When a tile is drawn it needs to use the correct palette. To do this, just “or” each byte from the source with a certain value to get the correct value in the destination image. For example, palette 1 would use colors 4-7. We want to “or” each source byte with a value of 4 to get the destination value between 4 and 7. A source pixel with color 2 will be “or”ed with 4 to produce a value of 6: the third color in the second palette.
Blitting
To do the actual drawing you need blitting (pixel-copying) code. The basic concept is pretty simple. First calculate the source and destination offsets. That’s easy:
int Offset = x + y * stride;
Using this base offset, we can scan horizontally by incrementing or decrementing the offset, and vertically by adding or subtracting the stride. A simple tile copy routine would look something like this:
// Assuming SourceStride and DestStride are already declared // and initialized in this class... const int TileWidth = 8; const int TileHeight = 8; // source and dest coords are in units of tiles public void BlitTile(int sourceX, int sourceY, int destX, int destY, int paletteIndex) { int sourceOffset = (sourceX * TileWidth) + (sourceY * TileHeight) * SourceStride; int destOffset = (destX * TileWidth) + (destY * TileHeight) * DestStride; int paletteBits = paletteIndex << 2; for(int y = 0; y < TileHeight; y++) { for(int x = 0; x < TileWidth; x++) { // Copy pixel with palette or'd in. destBytes[destOffset + x] = (byte)(sourceBytes[sourceOffset + x] | paletteBits); } // Seek to next row sourceOffset += SourceStride; destOffset += DestStride; } }
This will do the trick, and it could probably draw a screen built from tiles faster that GDI+, but it’s not 100% yet. It might help to unroll the inner loop. Using pointers would certainly be faster (though it requires unsafe code and doesn’t translate int VB). We’ll probably also want a function to clear part or all of the destination.
As far as sprites go, we haven’t addressed the issue of transparency, or the fact that sprite tiles don’t fit neatly into a grid like background tiles do.

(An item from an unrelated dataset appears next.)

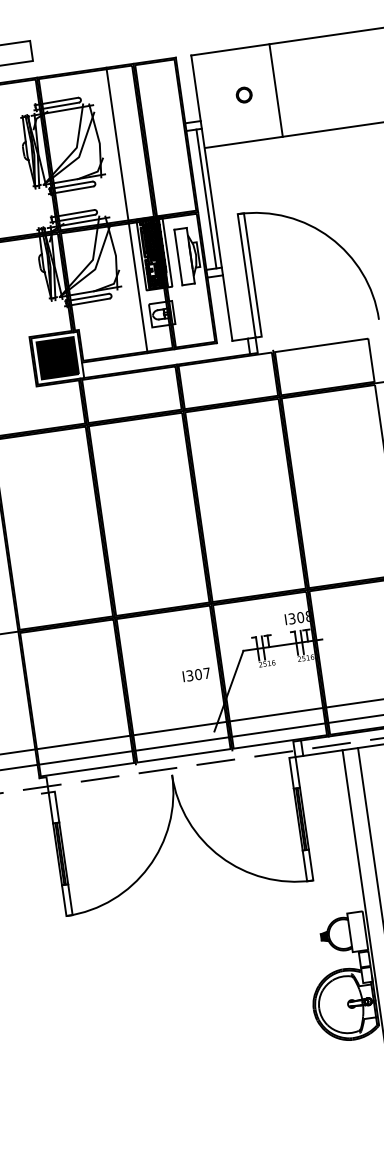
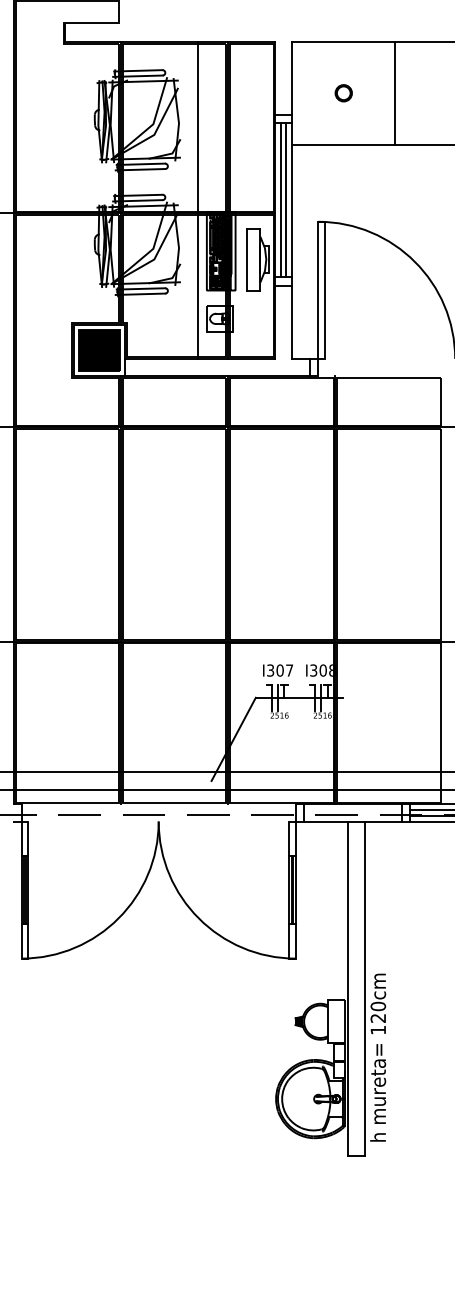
line: (276, 89) -> (395, 92), moved
line: (202, 199) -> (281, 200), added
text: (196, 674) -> (277, 670), moved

This also means we’ll probably need clipping for sprites. (Or, if you want to cheat, you can leave an extra 8-pixel wide border around the destination image. This way, you’ll never have to do any clipping calculations. If any part of the tile is in the visible part of the screen image, the whole tile will fit into the destination bitmap; just leave out the extra border space when you show the image on screen.)
Other Drawing
Drawing simple things like horizontal/vertical lines and rectangles is pretty easy. There are more complex operations we might want, but it’s not worth the effort of coding these things ourselves when the features already come packaged with GDI+. The problem is that we can’t use GDI+ to draw to an indexed bitmap. What we can do, however, is perform additional drawing in the Paint event of the control our image will be shown in.
Using 32-bit Images
There’s no reason the destination can’t be 32-bits. In this case we would probably want to deal with the destination image data as an array of UInt32. The color palette can be stored in a UInt32 array containing the ARGB values for each palette entry. The source image can still be 8-bpp. We would just treat each source pixel value as an index into the color palette array, in which case our pixel copying code would probably look more like so:
int colorIndex = sourceBytes[sourceOffset + x] | paletteBits;
destInts[destOffset + x] = paletteEntries[colorIndex];
// When calculating dest offset, keep in mind that the stride is in bytes,
// while the array index refers to 4-byte integers.
If the destination image is 32-bits we are free to use GDI+ to draw directly to it once we are done drawing our tiles.
There are a couple of disadvantages to using 32-bit images, but they are minor. First, the images will be four times as large. Unless you have very many loaded at the same time this won’t be an issue. The other disadvantage is that you can’t change the image’s palette without re-drawing the image.